Coachella Valley festivals offer something for everyone
APRIL 15, 2015 — Do arts and music festivals matter? The answer is obvious to those who live in the Coachella Valley, which is now recognized worldwide for Modernism Week, the Palm Springs International Film Festival, and the Coachella Valley Music and Arts Festival.
But the question nevertheless elicited some interesting insights among panelists at a special event April 14 that drew more than 130 people to Sunnylands Center & Gardens.
Zócalo Public Square, the Los Angeles-based public events and journalism nonprofit, staged the hour-long discussion before a community audience in collaboration with the James Irvine Foundation, Sunnylands, The Desert Sun, and KCRW. Zócalo Managing Director Dulce Vasquez said her organization is touring the state to “explore the many ways Californians are engaged in the arts today.”
They found no shortage of avenues in the Coachella Valley. Moderator Bruce Fessier, entertainment writer for The Desert Sun, said his beat largely consists of covering festivals as he named some of the desert’s 15 major arts festivals, from Stagecoach to the Rancho Mirage Writers Festival.
“I’m thrilled to see the growth and diversity in our festival schedule,” said panelist Lisa Vossler Smith, executive director of Modernism Week.

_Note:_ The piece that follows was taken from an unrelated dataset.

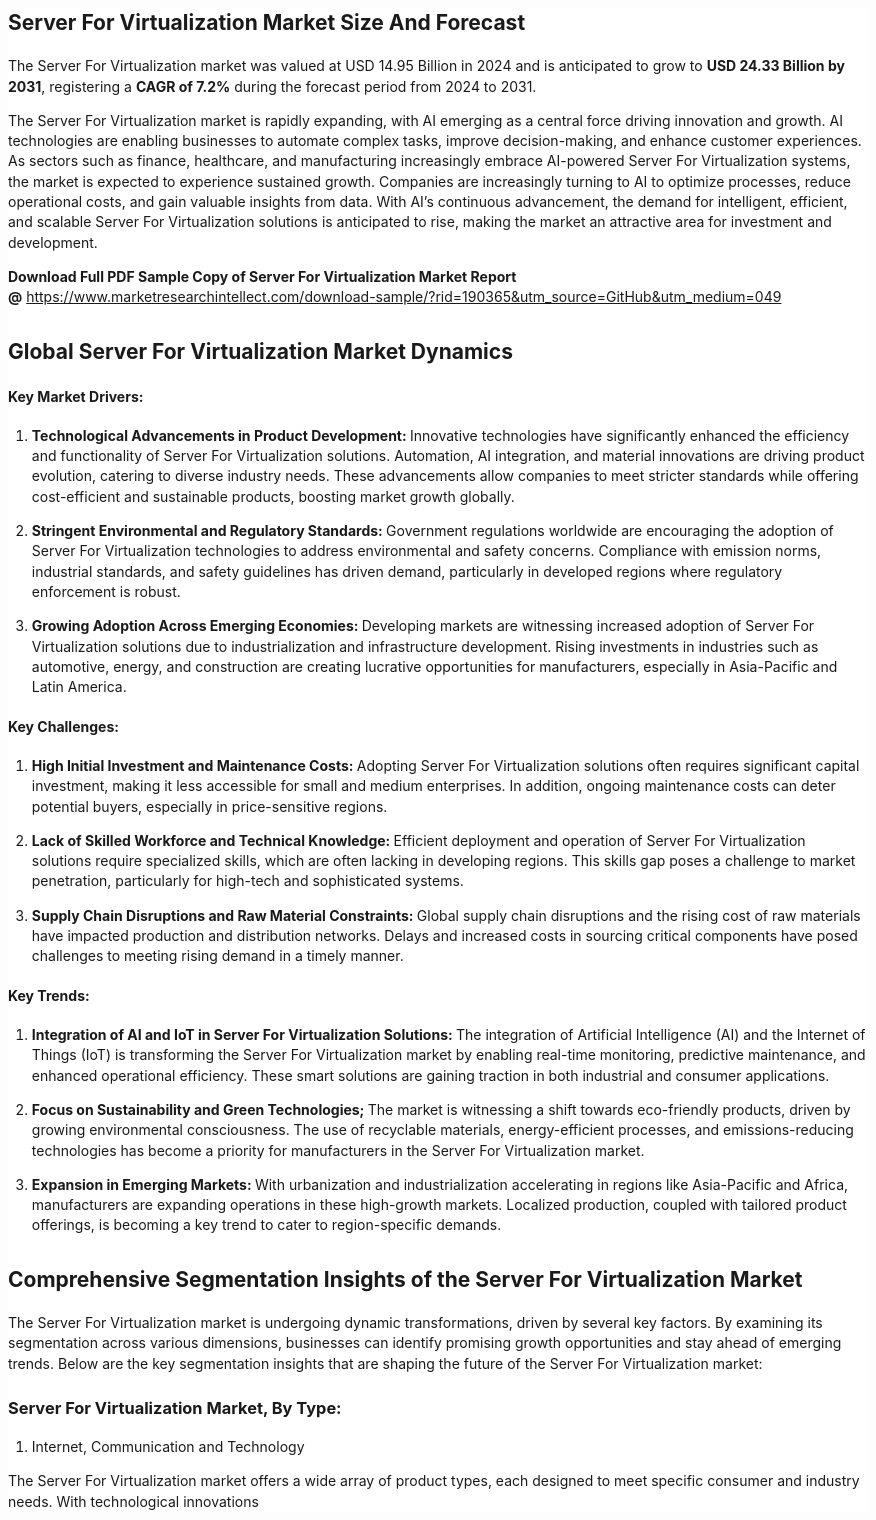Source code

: <h2>Server For Virtualization Market Size And Forecast</h2><p>The Server For Virtualization market was valued at USD 14.95 Billion in 2024 and is anticipated to grow to <strong>USD 24.33 Billion by 2031</strong>, registering a <strong>CAGR of 7.2%</strong> during the forecast period from 2024 to 2031.</p><p>The Server For Virtualization market is rapidly expanding, with AI emerging as a central force driving innovation and growth. AI technologies are enabling businesses to automate complex tasks, improve decision-making, and enhance customer experiences. As sectors such as finance, healthcare, and manufacturing increasingly embrace AI-powered Server For Virtualization systems, the market is expected to experience sustained growth. Companies are increasingly turning to AI to optimize processes, reduce operational costs, and gain valuable insights from data. With AI’s continuous advancement, the demand for intelligent, efficient, and scalable Server For Virtualization solutions is anticipated to rise, making the market an attractive area for investment and development.</p><p><strong>Download Full PDF Sample Copy of Server For Virtualization Market Report @</strong>&nbsp;<a href="https://www.marketresearchintellect.com/download-sample/?rid=190365&amp;utm_source=GitHub&amp;utm_medium=049">https://www.marketresearchintellect.com/download-sample/?rid=190365&amp;utm_source=GitHub&amp;utm_medium=049</a></p><h2>Global Server For Virtualization Market Dynamics</h2><h4><strong>Key Market Drivers:</strong></h4><ol><li><p><strong>Technological Advancements in Product Development:&nbsp;</strong>Innovative technologies have significantly enhanced the efficiency and functionality of Server For Virtualization solutions. Automation, AI integration, and material innovations are driving product evolution, catering to diverse industry needs. These advancements allow companies to meet stricter standards while offering cost-efficient and sustainable products, boosting market growth globally.</p></li><li><p><strong>Stringent Environmental and Regulatory Standards:&nbsp;</strong>Government regulations worldwide are encouraging the adoption of Server For Virtualization technologies to address environmental and safety concerns. Compliance with emission norms, industrial standards, and safety guidelines has driven demand, particularly in developed regions where regulatory enforcement is robust.</p></li><li><p><strong>Growing Adoption Across Emerging Economies:&nbsp;</strong>Developing markets are witnessing increased adoption of Server For Virtualization solutions due to industrialization and infrastructure development. Rising investments in industries such as automotive, energy, and construction are creating lucrative opportunities for manufacturers, especially in Asia-Pacific and Latin America.</p></li></ol><h4><strong>Key Challenges:</strong></h4><ol><li><p><strong>High Initial Investment and Maintenance Costs:&nbsp;</strong>Adopting Server For Virtualization solutions often requires significant capital investment, making it less accessible for small and medium enterprises. In addition, ongoing maintenance costs can deter potential buyers, especially in price-sensitive regions.</p></li><li><p><strong>Lack of Skilled Workforce and Technical Knowledge:&nbsp;</strong>Efficient deployment and operation of Server For Virtualization solutions require specialized skills, which are often lacking in developing regions. This skills gap poses a challenge to market penetration, particularly for high-tech and sophisticated systems.</p></li><li><p><strong>Supply Chain Disruptions and Raw Material Constraints:&nbsp;</strong>Global supply chain disruptions and the rising cost of raw materials have impacted production and distribution networks. Delays and increased costs in sourcing critical components have posed challenges to meeting rising demand in a timely manner.</p></li></ol><h4><strong>Key Trends:</strong></h4><ol><li><p><strong>Integration of AI and IoT in Server For Virtualization Solutions:&nbsp;</strong>The integration of Artificial Intelligence (AI) and the Internet of Things (IoT) is transforming the Server For Virtualization market by enabling real-time monitoring, predictive maintenance, and enhanced operational efficiency. These smart solutions are gaining traction in both industrial and consumer applications.</p></li><li><p><strong>Focus on Sustainability and Green Technologies;&nbsp;</strong>The market is witnessing a shift towards eco-friendly products, driven by growing environmental consciousness. The use of recyclable materials, energy-efficient processes, and emissions-reducing technologies has become a priority for manufacturers in the Server For Virtualization market.</p></li><li><p><strong>Expansion in Emerging Markets:&nbsp;</strong>With urbanization and industrialization accelerating in regions like Asia-Pacific and Africa, manufacturers are expanding operations in these high-growth markets. Localized production, coupled with tailored product offerings, is becoming a key trend to cater to region-specific demands.</p></li></ol><div class="article-main__content" data-test-id="publishing-text-block"><h2>Comprehensive Segmentation Insights of the Server For Virtualization Market</h2><p>The Server For Virtualization market is undergoing dynamic transformations, driven by several key factors. By examining its segmentation across various dimensions, businesses can identify promising growth opportunities and stay ahead of emerging trends. Below are the key segmentation insights that are shaping the future of the Server For Virtualization market:</p><h3><strong>Server For Virtualization Market, By Type:<br /></strong></h3><ol><li>Internet, Communication and Technology</li></ol><p>The Server For Virtualization market offers a wide array of product types, each designed to meet specific consumer and industry needs. With technological innovations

Another panelist, Indio Mayor Lupe Ramos Watson, echoed those remarks, saying each of the region’s festivals appeals to different segments of the community. “Each festival has something to offer a different audience,” she said.
Other panelists were Los Angeles music writer and photographer Steve Appleford and Palm Springs Art Museum deputy education director Irene N. Rodriguez.
Ramos Watson said some of the more successful and enduring festivals are those that have deep community ties, such as the Indio tamale festival and the Riverside County date festival. “The tamale festival came from a councilman who had this crazy idea to make the world’s largest tamale and get us into the Guinness Book of World Records. And we did it!” she said.
Still, much of the discussion centered on the granddaddy of festivals, the Coachella Music and Arts Festival, which, according to Ramos Watson, has a $250 million economic impact on the valley.
“Coachella really knows their audience,” Appleford said, citing the line-up of acts the festival organizers have presented year after year to draw as many as 100,000 people a day to its two-weekend runs.